In [4], we have proved that PPTL\(^{\tiny \text{ SL }}\) is decidable by an equisatisfiable translation. The key idea is that all the formulas expressing heaps in SL are reduced into the first-order theory. Since the model of first-order set has no heap ingredient, we use extra variables to simulate it. Let H denote a vector of n tuples of pointer variables, i.e., \(H = ((H_{1,1}, \ldots , H_{1,m_{1}}), \ldots , (H_{n,1}, \ldots , H_{n,m_{n}}))\). The translations \(f(\phi ,H)\) and F(PH) generate an equisatisfiable state formula \(\phi '\) to \(\phi \) and an equisatisfiable temporal formula \(P'\) to P respectively. Both \(\phi '\) and \(P'\) belong to PTL. The detailed definitions of f and F can be found in [4]. Analogous to MSVL, by using a very similar approach, we can construct a graph structure (also called NFG) that explicitly characterizes the model for any reduced PPTL\(^{\tiny \text{ SL }}\) formula. The detailed proofs are given in [4], here we only give a brief summary.

Theorem 2

PPTL\(^{\tiny \text{ SL }}\) is decidable, and its complexity is the same as PPTL, i.e., non-elementary.

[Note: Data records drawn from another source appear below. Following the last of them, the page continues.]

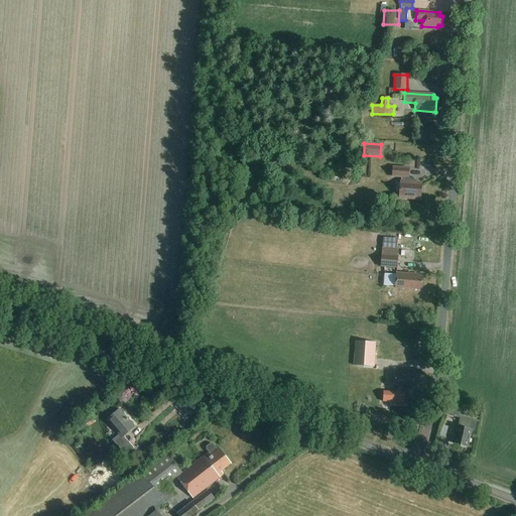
[(408,177),(409,168),(393,167),(392,176),(401,177),(401,182),(400,182),(399,198),(420,200),(421,183),(415,183),(415,181),(412,177),(408,177)]
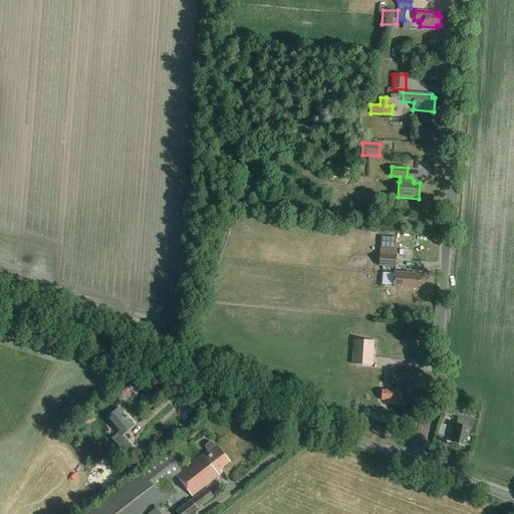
[(381,237),(380,246),(395,247),(396,238),(381,237)]
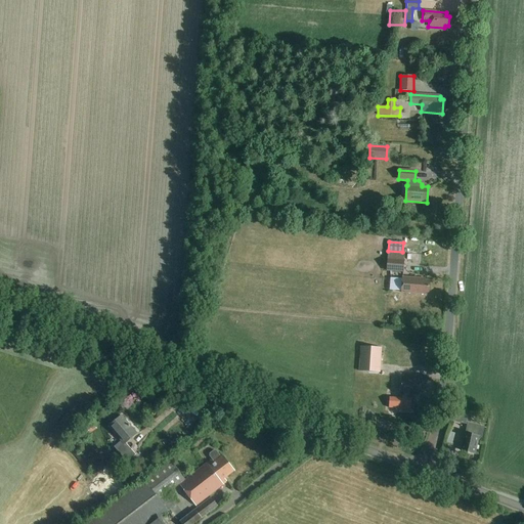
[(386,271),(403,273),(405,254),(388,252),(386,271)]
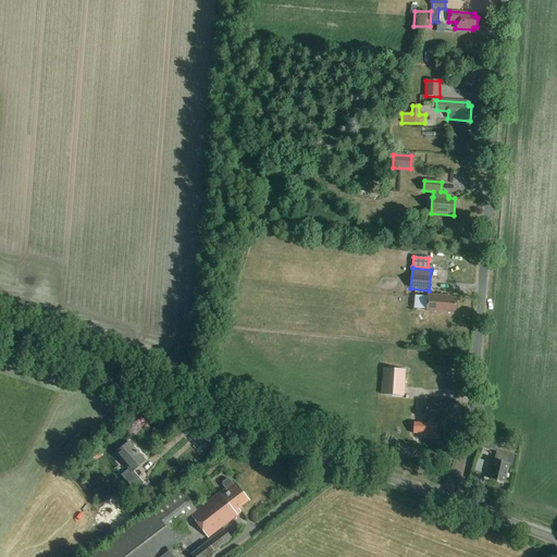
[(395,305),(406,305),(406,291),(396,291),(395,305)]
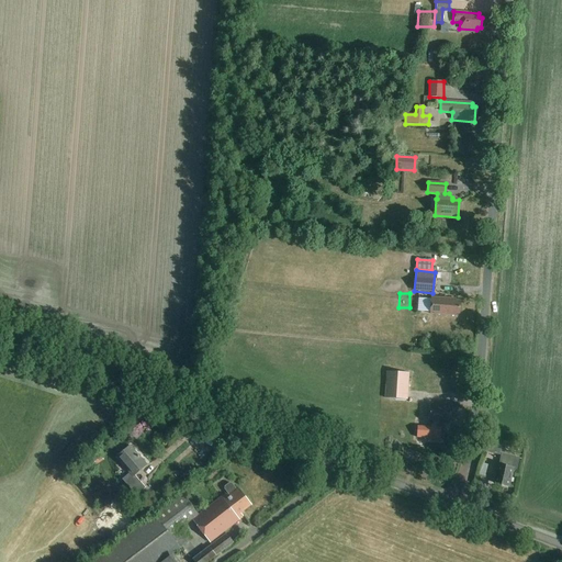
[(456,300),(431,298),(430,314),(454,316),(454,314),(459,314),(460,302),(456,302),(456,300)]
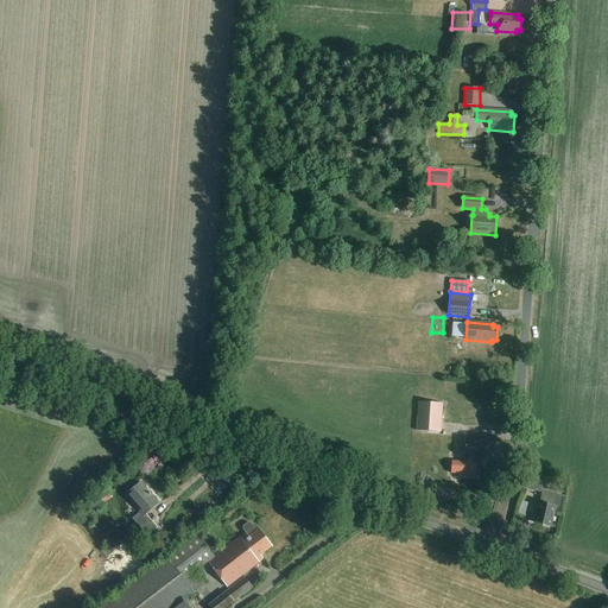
[(472,342),(451,342),(451,356),(472,356),(472,342)]
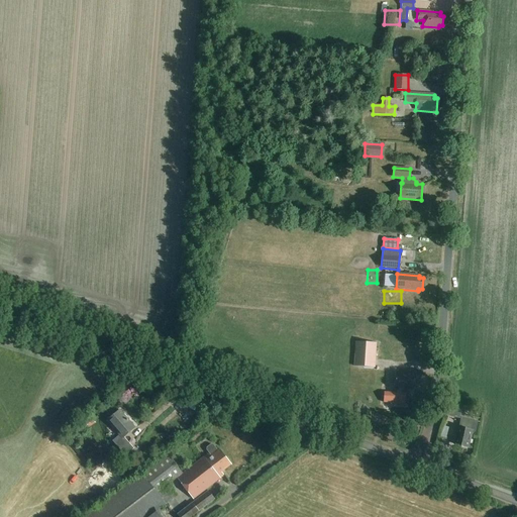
[(376,343),(355,342),(354,367),(375,368),(376,343)]
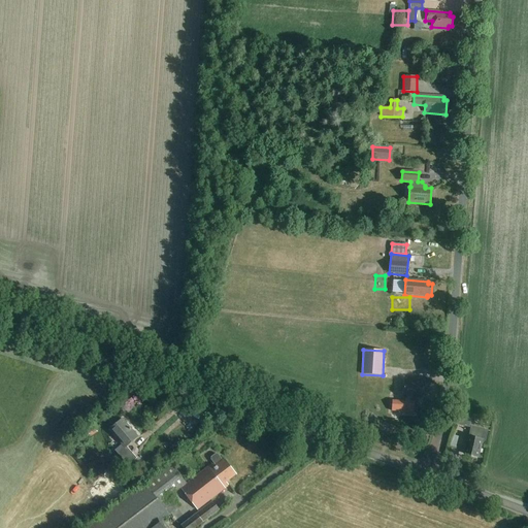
[(393,400),(392,411),(401,411),(401,413),(414,414),(415,402),(409,401),(413,397),(421,397),(421,394),(424,394),(425,384),(422,384),(422,381),(404,380),(402,396),(408,397),(404,401),(393,400)]
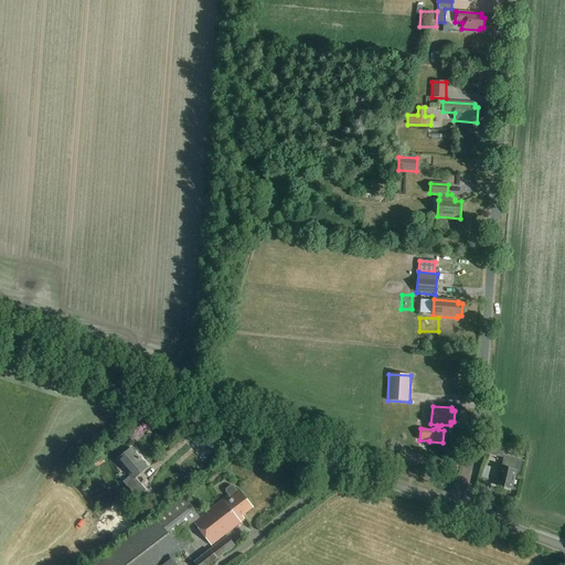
[(503,454),(504,445),(505,443),(490,439),(487,455),(502,458),(502,457),(503,457),(501,468),(497,487),(511,490),(515,472),(519,472),(522,458),(503,454)]
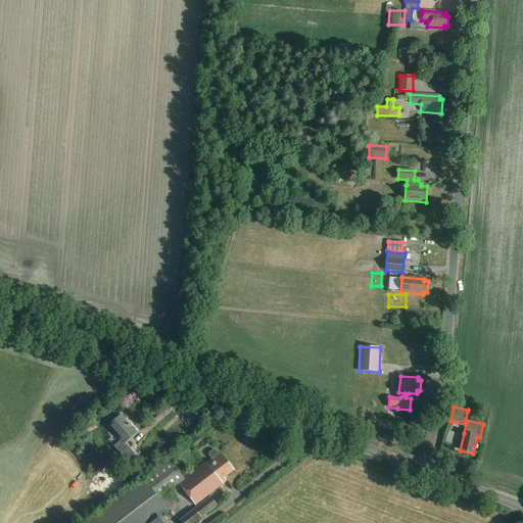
[(136,433),(121,416),(108,426),(121,440),(113,446),(127,461),(135,454),(126,442),(136,433)]
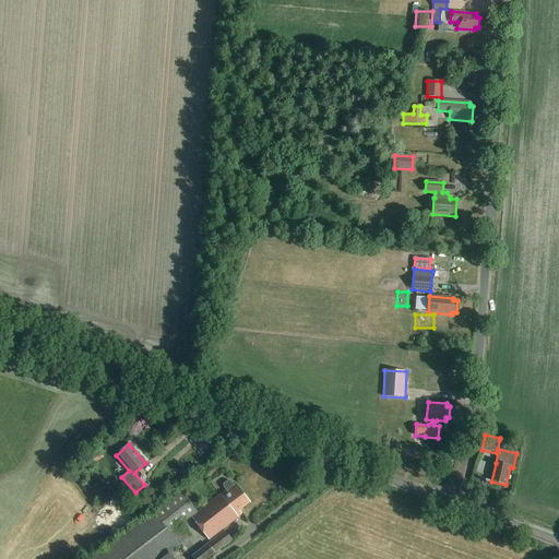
[(169,478),(159,486),(164,491),(174,484),(169,478)]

5 Model Checking with MSVL and PPTL\(^{\tiny \text{ SL }}\)

Our model checking approach is similar to the traditional automata-based model checking except that ours is based on NFG. The starting point is a pointer program modeled by an MSVL program M, and a PPTL\(^{\tiny \text{ SL }}\) formula P that formalizes the desired heap evolution property on M.

In general, the model checking procedure in this framework first creates the NFG \(G_{M}\) of an MSVL program and the NFG \(G_{\lnot P}\) of the negation of the input PPTL\(^{\tiny \text{ SL }}\) formula, then constructs the product G of the two NFGs. The nodes (edges) of G are conjunctions of nodes (edges) in \(G_{M}\) and \(G_{\lnot P}\). If there exist a valid path in G, a counterexample is found, otherwise M satisfies P.

Fig. 1.
figure 1

Tool architecture.

We have developed a unified model checking tool (prototype) based on the approach presented in this paper. As shown Fig. 1, the tool structure consists of three essential modules: MSV, PPTL\(^{\tiny \text{ SL }}\) solver and unified model checker. An MSVL program M is feeded into MSV, and a property P is given to the PPTL\(^{\tiny \text{ SL }}\) solver. MSV constructs the NFG of M and PPTL\(^{\tiny \text{ SL }}\) solver builds the NFG of \(\lnot P\). The Model checker does not try to build the complete production of the two NFGs in practice. Instead, it works in “on the fly” manner and tries to find one valid path as early as possible. The SMT solver Z3 is called when checking whether an edge in the product NFG is satisfied or not. We have successfully verified the producer-consumer program with respect to the corresponding heap evolution properties mentioned in Sect. 4.

6 Conclusion

In this paper, we propose a unified model checking approach with MSVL and PPTL\(^{\tiny \text{ SL }}\). We can apply this approach to verify heap evolution properties of pointer programs, including both safety and liveness properties on heap structures. Since PPTL\(^{\tiny \text{ SL }}\) is able to be reduced to a subset of PTL so that programs and properties both belong to the same logic framework which makes the verification more convenient. We have developed a model checking tool that exploits the SMT solver Z3 as the verification engine. In the future, more case studies on various heap structures in addition to singly-linked structures will be carried out.